Change 379159 merged by jenkins-bot:
[mediawiki/extensions/AbuseFilter@master] Add ccnorm_contains_any function

https://gerrit.wikimedia.org/r/379159

kaldari moved this task from Code Review to Done on the Anti-Harassment (AHT Sprint 6) board.

Did someone update the documentation on MediaWiki.org? If not, should I open a task for it?

@Huji I've created T177711. We'll work on it when it gets released. I believe it will be next Tuesday.

I'm having a hard time trying to see if/how this can be used to deal with the original use case mentioned at T29987#324746. Our regexes are less readable then ever:
https://pt.wikipedia.org/wiki/Special:AbuseFilter/18
Tim's proposal would still help (since the special character "|" of the regexes would not be normalized), but I'm not sure if we can use this new function to improve things a little...

@He7d3r: I can't parse what https://pt.wikipedia.org/wiki/Special:AbuseFilter/18 is trying to do. Can you give us a simplified use case here? The use case that ccnorm_contains_any() was written to address is the one in the description:
ccnorm_contains_any( added_lines, "testing", "vandalizing" )

We want to detect edits which add any expression from a given list of "words". We need to use regexes in order to specify this list, because:

  1. We need to check for word boundaries to avoid false positives (e.g.: "VIADO" vs "AVIADOR")
  2. Each word has many variations (e.g. BANDID(?:AO|ONA|INH[AO]) matches 4 specific variations of a single word while not matching variants which would increase the number of false positives)
  3. Some characters are not normalized as we want (e.g. ccnorm('ÈÉÊẼÌÍÏÓÒÔÕ∅Q̃ÚŰÜŨ') == 'EEEEIIIOOOOOQUUUU' should be true), so we use character classes inside the regexes to deal with these cases.

One idea I plan to explorer is to use str_replace to implement our own normalization, as in
https://pt.wikipedia.org/wiki/WP:Filtro_de_edições/Solicitações?diff=50091160
(but it would be more convenient if it accepted an array of replace pairs, to allow a single call to the function)

@He7d3r: Combining normalization and regexes is tricky, but it might be worth experimenting further. Regarding #3, I created T178010.

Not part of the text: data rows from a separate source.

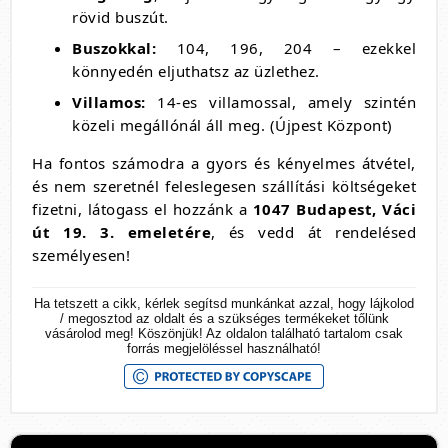
rövid buszút.
Buszokkal:
104, 196, 204 – ezekkel
könnyedén eljuthatsz az üzlethez.
Villamos:
14-es villamossal, amely szintén
közeli megállónál áll meg. (Újpest Központ)
Ha fontos számodra a gyors és kényelmes átvétel,
és nem szeretnél feleslegesen szállítási költségeket
fizetni, látogass el hozzánk a
1047 Budapest, Váci
út 19. 3. emeletére
, és vedd át rendelésed
személyesen!
Ha tetszett a cikk, kérlek segítsd munkánkat azzal, hogy lájkolod
/ megosztod az oldalt és a szükséges termékeket tőlünk
vásárolod meg! Köszönjük! Az oldalon található tartalom csak
forrás megjelöléssel használható!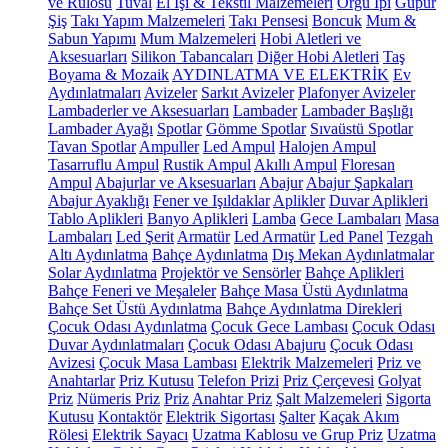
ve Rulosu
Tuval
El İşi & Tekstil Malzemeleri
Örgü İpi
Güpür
Şiş
Takı Yapım Malzemeleri
Takı Pensesi
Boncuk
Mum &
Sabun Yapımı
Mum Malzemeleri
Hobi Aletleri ve
Aksesuarları
Silikon Tabancaları
Diğer Hobi Aletleri
Taş
Boyama & Mozaik
AYDINLATMA VE ELEKTRİK
Ev
Aydınlatmaları
Avizeler
Sarkıt Avizeler
Plafonyer Avizeler
Lambaderler ve Aksesuarları
Lambader
Lambader Başlığı
Lambader Ayağı
Spotlar
Gömme Spotlar
Sıvaüstü Spotlar
Tavan Spotlar
Ampuller
Led Ampul
Halojen Ampul
Tasarruflu Ampul
Rustik Ampul
Akıllı Ampul
Floresan
Ampul
Abajurlar ve Aksesuarları
Abajur
Abajur Şapkaları
Abajur Ayaklığı
Fener ve Işıldaklar
Aplikler
Duvar Aplikleri
Tablo Aplikleri
Banyo Aplikleri
Lamba
Gece Lambaları
Masa
Lambaları
Led Şerit
Armatür
Led Armatür
Led Panel
Tezgah
Altı Aydınlatma
Bahçe Aydınlatma
Dış Mekan Aydınlatmalar
Solar Aydınlatma
Projektör ve Sensörler
Bahçe Aplikleri
Bahçe Feneri ve Meşaleler
Bahçe Masa Üstü Aydınlatma
Bahçe Set Üstü Aydınlatma
Bahçe Aydınlatma Direkleri
Çocuk Odası Aydınlatma
Çocuk Gece Lambası
Çocuk Odası
Duvar Aydınlatmaları
Çocuk Odası Abajuru
Çocuk Odası
Avizesi
Çocuk Masa Lambası
Elektrik Malzemeleri
Priz ve
Anahtarlar
Priz Kutusu
Telefon Prizi
Priz Çerçevesi
Golyat
Priz
Nümeris Priz
Priz
Anahtar Priz
Şalt Malzemeleri
Sigorta
Kutusu
Kontaktör
Elektrik Sigortası
Şalter
Kaçak Akım
Rölesi
Elektrik Sayacı
Uzatma Kablosu ve Grup Priz
Uzatma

@He7d3r I don't think ccnorm_contains_any solves anything for https://pt.wikipedia.org/wiki/Special:AbuseFilter/18.
It literally translates to contains_any(ccnorm(param1), ccnorm(param2), ...) so you still have the boundaries issue.

Regarding the character classes inside the regexes that's always gonna be necessary 'cause the Equivset doesn't cover all the possible cases (even tho some of those characters have already been added).

One idea I plan to explorer is to use str_replace to implement our own normalization, as in
https://pt.wikipedia.org/wiki/WP:Filtro_de_edições/Solicitações?diff=50091160
(but it would be more convenient if it accepted an array of replace pairs, to allow a single call to the function)

Something maybe worth exploring is implementing strtr or a variant of it where it will allow you to set your own replacements if they are missing from Equivset or not allowed 'cause they only make sense in a particular language or context.